You can even combine these; e.g., a list of x y coordinates:

;; (cons foo (cons bar nil)) == (list foo bar)    
(cons
  (cons 5 4)
  (cons (cons 9 10) nil))
=>
((5 . 4) (9 . 10))

A cons cell is thus strictly more general than a linked list node; it's closer to an "applied pair", so to speak. All of the standard list processing functions (map, dolist, etc.) are simply functions that assume you're putting values in car and another list in cdr.

All this means that — if you wished — you could define lists backwards, with car pointing to the next cons cell and cdr pointing to the value! To do that with a linked list node you'd have to redefine the class or data structure to alter the types.

Rich
+1  A: 

A cons cell is one third of a contract consisting of cons, car, and cdr, with the requirement being that they behave as pairs, as others have mentioned.

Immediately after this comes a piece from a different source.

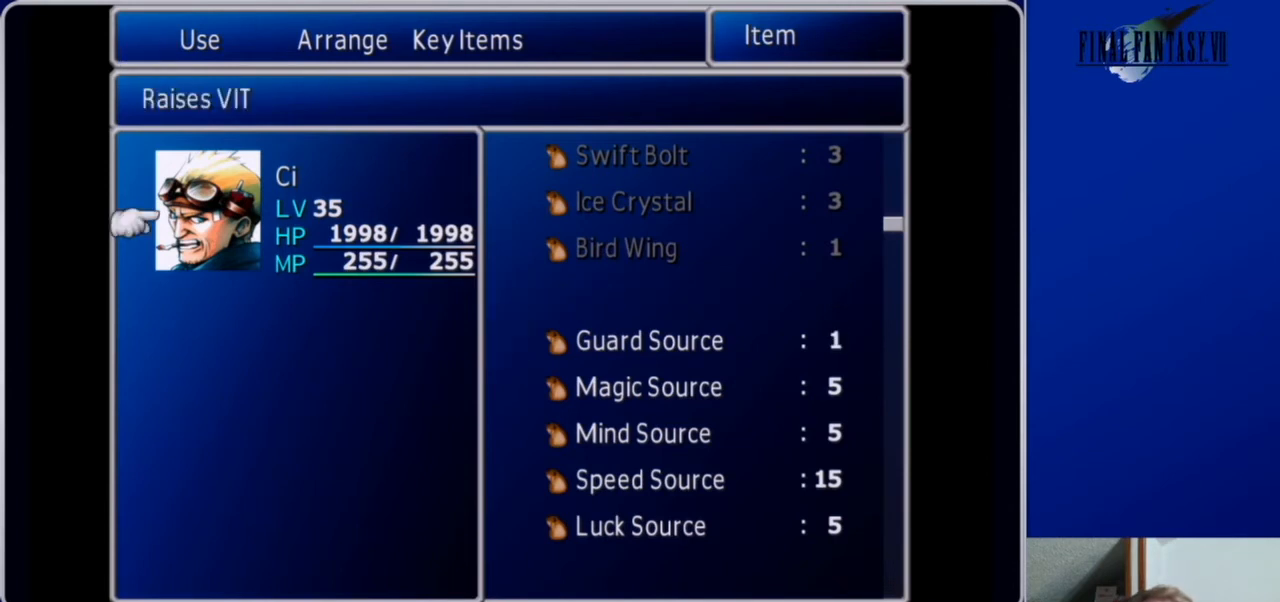
{"buttons": [], "left_stick": "center", "right_stick": "center", "events": [[67, "B", "up"], [133, "B", "down"], [233, "DPAD_DOWN", "down"], [267, "B", "up"], [333, "DPAD_DOWN", "up"], [400, "B", "down"], [500, "B", "up"]]}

The reason for leaving out the words "reference", "pointer", etc. from this definition is to recognize that those are implementation details. If you wanted to, you could build a cons out of thin air, as Abelson and Sussman did:

(define (cons a b) (lambda (x) (x a b)))
(define (car x) (x (lambda (a b) a)))
(define (cdr x) (x (lambda (a b) b)))

This definition lives entirely inside Lisp's world of definitions and functions, and doesn't even stop to consider whether the objects are stored as values or references; yet these can serve as a drop-in replacement for the primitive objects (not considering mutability or other special uses).